[Extracted listing]
■ ■ ■ ■

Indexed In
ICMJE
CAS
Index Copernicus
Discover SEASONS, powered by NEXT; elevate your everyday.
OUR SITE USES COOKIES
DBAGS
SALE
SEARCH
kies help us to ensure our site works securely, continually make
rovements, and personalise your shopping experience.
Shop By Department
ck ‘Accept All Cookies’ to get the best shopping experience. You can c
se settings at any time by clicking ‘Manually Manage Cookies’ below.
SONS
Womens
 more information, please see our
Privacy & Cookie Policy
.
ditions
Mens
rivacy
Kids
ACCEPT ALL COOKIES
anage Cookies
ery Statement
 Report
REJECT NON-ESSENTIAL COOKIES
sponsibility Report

■ ■ ■ ■

• **Work instructions**
Please extract every line of text from the listing above, reproducing each one word for word and in the same order.

• **Task output**
Indexed In
ICMJE
CAS
Index Copernicus
Discover SEASONS, powered by NEXT; elevate your everyday.
OUR SITE USES COOKIES
DBAGS
SALE
SEARCH
kies help us to ensure our site works securely, continually make
rovements, and personalise your shopping experience.
Shop By Department
ck ‘Accept All Cookies’ to get the best shopping experience. You can c
se settings at any time by clicking ‘Manually Manage Cookies’ below.
SONS
Womens
 more information, please see our
Privacy & Cookie Policy
.
ditions
Mens
rivacy
Kids
ACCEPT ALL COOKIES
anage Cookies
ery Statement
 Report
REJECT NON-ESSENTIAL COOKIES
sponsibility Report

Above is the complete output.